### Exercise details:
Swap "darktable history" for "processing history" throughout the data below, leaving everything else unchanged.

Data items
◇ ◇ ◇
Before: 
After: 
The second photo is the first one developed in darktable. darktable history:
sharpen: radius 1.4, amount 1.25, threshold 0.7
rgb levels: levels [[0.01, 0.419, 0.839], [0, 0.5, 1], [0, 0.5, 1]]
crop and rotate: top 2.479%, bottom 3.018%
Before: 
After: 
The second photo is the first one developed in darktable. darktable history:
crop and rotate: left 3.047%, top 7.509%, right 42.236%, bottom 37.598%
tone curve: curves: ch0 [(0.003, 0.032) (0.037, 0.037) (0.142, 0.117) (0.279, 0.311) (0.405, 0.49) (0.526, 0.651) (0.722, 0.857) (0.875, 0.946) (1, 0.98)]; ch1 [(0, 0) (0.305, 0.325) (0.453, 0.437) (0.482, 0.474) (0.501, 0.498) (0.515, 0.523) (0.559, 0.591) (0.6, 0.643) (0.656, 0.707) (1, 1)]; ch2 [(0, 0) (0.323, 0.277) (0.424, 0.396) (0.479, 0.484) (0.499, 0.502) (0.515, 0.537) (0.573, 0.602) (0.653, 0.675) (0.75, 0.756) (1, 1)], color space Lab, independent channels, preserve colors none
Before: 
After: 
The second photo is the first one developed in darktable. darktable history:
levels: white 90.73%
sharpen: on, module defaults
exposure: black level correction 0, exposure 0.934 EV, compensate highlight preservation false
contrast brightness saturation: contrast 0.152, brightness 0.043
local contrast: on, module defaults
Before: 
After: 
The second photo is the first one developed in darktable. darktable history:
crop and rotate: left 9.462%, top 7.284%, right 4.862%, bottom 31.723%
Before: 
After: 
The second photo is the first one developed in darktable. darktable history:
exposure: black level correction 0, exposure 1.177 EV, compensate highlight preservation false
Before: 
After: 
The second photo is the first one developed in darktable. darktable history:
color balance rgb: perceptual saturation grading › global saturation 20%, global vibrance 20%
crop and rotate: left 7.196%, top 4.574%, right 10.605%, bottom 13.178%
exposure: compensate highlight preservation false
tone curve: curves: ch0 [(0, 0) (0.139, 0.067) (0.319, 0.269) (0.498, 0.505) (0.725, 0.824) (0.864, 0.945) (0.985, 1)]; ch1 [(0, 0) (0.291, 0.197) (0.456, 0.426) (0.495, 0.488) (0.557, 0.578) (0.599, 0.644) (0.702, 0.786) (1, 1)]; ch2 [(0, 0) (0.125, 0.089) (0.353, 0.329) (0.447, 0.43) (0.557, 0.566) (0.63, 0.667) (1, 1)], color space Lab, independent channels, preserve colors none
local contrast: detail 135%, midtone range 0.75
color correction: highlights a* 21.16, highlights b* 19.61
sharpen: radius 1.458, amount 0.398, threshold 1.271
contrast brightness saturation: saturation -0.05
◇ ◇ ◇
### Response:
Before: 
After: 
The second photo is the first one developed in darktable. processing history:
sharpen: radius 1.4, amount 1.25, threshold 0.7
rgb levels: levels [[0.01, 0.419, 0.839], [0, 0.5, 1], [0, 0.5, 1]]
crop and rotate: top 2.479%, bottom 3.018%
Before: 
After: 
The second photo is the first one developed in darktable. processing history:
crop and rotate: left 3.047%, top 7.509%, right 42.236%, bottom 37.598%
tone curve: curves: ch0 [(0.003, 0.032) (0.037, 0.037) (0.142, 0.117) (0.279, 0.311) (0.405, 0.49) (0.526, 0.651) (0.722, 0.857) (0.875, 0.946) (1, 0.98)]; ch1 [(0, 0) (0.305, 0.325) (0.453, 0.437) (0.482, 0.474) (0.501, 0.498) (0.515, 0.523) (0.559, 0.591) (0.6, 0.643) (0.656, 0.707) (1, 1)]; ch2 [(0, 0) (0.323, 0.277) (0.424, 0.396) (0.479, 0.484) (0.499, 0.502) (0.515, 0.537) (0.573, 0.602) (0.653, 0.675) (0.75, 0.756) (1, 1)], color space Lab, independent channels, preserve colors none
Before: 
After: 
The second photo is the first one developed in darktable. processing history:
levels: white 90.73%
sharpen: on, module defaults
exposure: black level correction 0, exposure 0.934 EV, compensate highlight preservation false
contrast brightness saturation: contrast 0.152, brightness 0.043
local contrast: on, module defaults
Before: 
After: 
The second photo is the first one developed in darktable. processing history:
crop and rotate: left 9.462%, top 7.284%, right 4.862%, bottom 31.723%
Before: 
After: 
The second photo is the first one developed in darktable. processing history:
exposure: black level correction 0, exposure 1.177 EV, compensate highlight preservation false
Before: 
After: 
The second photo is the first one developed in darktable. processing history:
color balance rgb: perceptual saturation grading › global saturation 20%, global vibrance 20%
crop and rotate: left 7.196%, top 4.574%, right 10.605%, bottom 13.178%
exposure: compensate highlight preservation false
tone curve: curves: ch0 [(0, 0) (0.139, 0.067) (0.319, 0.269) (0.498, 0.505) (0.725, 0.824) (0.864, 0.945) (0.985, 1)]; ch1 [(0, 0) (0.291, 0.197) (0.456, 0.426) (0.495, 0.488) (0.557, 0.578) (0.599, 0.644) (0.702, 0.786) (1, 1)]; ch2 [(0, 0) (0.125, 0.089) (0.353, 0.329) (0.447, 0.43) (0.557, 0.566) (0.63, 0.667) (1, 1)], color space Lab, independent channels, preserve colors none
local contrast: detail 135%, midtone range 0.75
color correction: highlights a* 21.16, highlights b* 19.61
sharpen: radius 1.458, amount 0.398, threshold 1.271
contrast brightness saturation: saturation -0.05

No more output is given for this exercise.